If however, plaintiffs succeed in obtaining a judgment in the amount they seek, it could have a material adverse effect on the Company or its subsidiaries.
Here again, the Morgan Stanley "research report" fails to consider both InterOil and Mulacek's representations to investors and the Courts.

Your Morgan Stanley "research reports" highlights areas where you could be wrong. See below:
Where We Could Be Wrong
• Exploration failure. IOC is proving its resource base and any exploration failure will likely delay development and impact price.
• Failure to enter LNG JV. IOC is unlikely to be able to finance LNG development and its continued exploration program w/o partners.
• PNG risks. 100% of IOC’s operating assets are located in PNG.
• Failure to enter JV (LNG or liquid stripping) before potential 2H10 liquidity shortage forces additional capital raise.
In addition to your failure to address certain issues detailed above, you also failed to highlight that you could be wrong if the Todd Peters litigation does not settle and the Plaintiffs win a substantial monetary reward. As I detailed above, "Mulacek testified that InterOil wouldn't even be able to pay a $50 million judgment."

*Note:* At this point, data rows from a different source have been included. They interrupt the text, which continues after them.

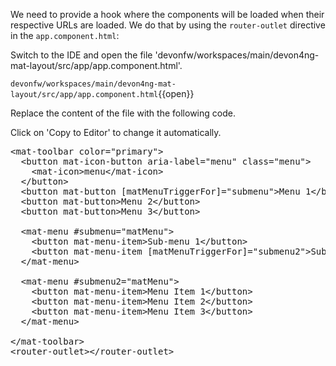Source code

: We need to provide a hook where the components will be loaded when their respective URLs are loaded. We do that by using the `router-outlet` directive in the `app.component.html`:


Switch to the IDE and open the file 'devonfw/workspaces/main/devon4ng-mat-layout/src/app/app.component.html'.

`devonfw/workspaces/main/devon4ng-mat-layout/src/app/app.component.html`{{open}}




Replace the content of the file with the following code.


Click on 'Copy to Editor' to change it automatically.

<pre class="file" data-filename="devonfw/workspaces/main/devon4ng-mat-layout/src/app/app.component.html" data-target="replace" data-marker="">
&lt;mat-toolbar color=&#34;primary&#34;&gt;
  &lt;button mat-icon-button aria-label=&#34;menu&#34; class=&#34;menu&#34;&gt;
    &lt;mat-icon&gt;menu&lt;/mat-icon&gt;
  &lt;/button&gt;
  &lt;button mat-button [matMenuTriggerFor]=&#34;submenu&#34;&gt;Menu 1&lt;/button&gt;
  &lt;button mat-button&gt;Menu 2&lt;/button&gt;
  &lt;button mat-button&gt;Menu 3&lt;/button&gt;

  &lt;mat-menu #submenu=&#34;matMenu&#34;&gt;
    &lt;button mat-menu-item&gt;Sub-menu 1&lt;/button&gt;
    &lt;button mat-menu-item [matMenuTriggerFor]=&#34;submenu2&#34;&gt;Sub-menu 2&lt;/button&gt;
  &lt;/mat-menu&gt;

  &lt;mat-menu #submenu2=&#34;matMenu&#34;&gt;
    &lt;button mat-menu-item&gt;Menu Item 1&lt;/button&gt;
    &lt;button mat-menu-item&gt;Menu Item 2&lt;/button&gt;
    &lt;button mat-menu-item&gt;Menu Item 3&lt;/button&gt;
  &lt;/mat-menu&gt;

&lt;/mat-toolbar&gt;
&lt;router-outlet&gt;&lt;/router-outlet&gt;</pre>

In your research report, you write:
Attacks are left to credibility. Media attacked have focused on management credibility.... We focus on what management has accomplished.....
So it's just fine with you that any public company and its CEO can lie to investors and the courts, if there is a the slightest hope that it can make money in the future? No wonder Wall Street remains a cesspool. I guess its all about making making money - our securities laws and justice system be damned.


Sam E. Antar

PS: Please take note of my disclosure below. As a convicted felon and former CPA who trains law enforcement to identify and catch white collar criminals, I feel uniquely qualified to comment about moronic "research" analysts like you who don't care about management integrity issues.


I am a convicted felon and a former CPA. As the criminal CFO of Crazy Eddie, I helped Eddie Antar and other members of his family mastermind one of the largest securities frauds uncovered during the 1980's. I committed my crimes, simply because I could.

If it weren't for the efforts of the FBI, SEC, Postal Inspector's Office, US Attorney's Office, and class action plaintiff's lawyers who investigated, prosecuted, and sued me, I would still be the criminal CFO of Crazy Eddie today.

I do not own any InterOil securities, long or short. However, I assisted Fraud Discovery Institute in researching InterOil. Fraud Discovery co-founder Barry Minkow has publicly that he has held short positions in InterOil securities.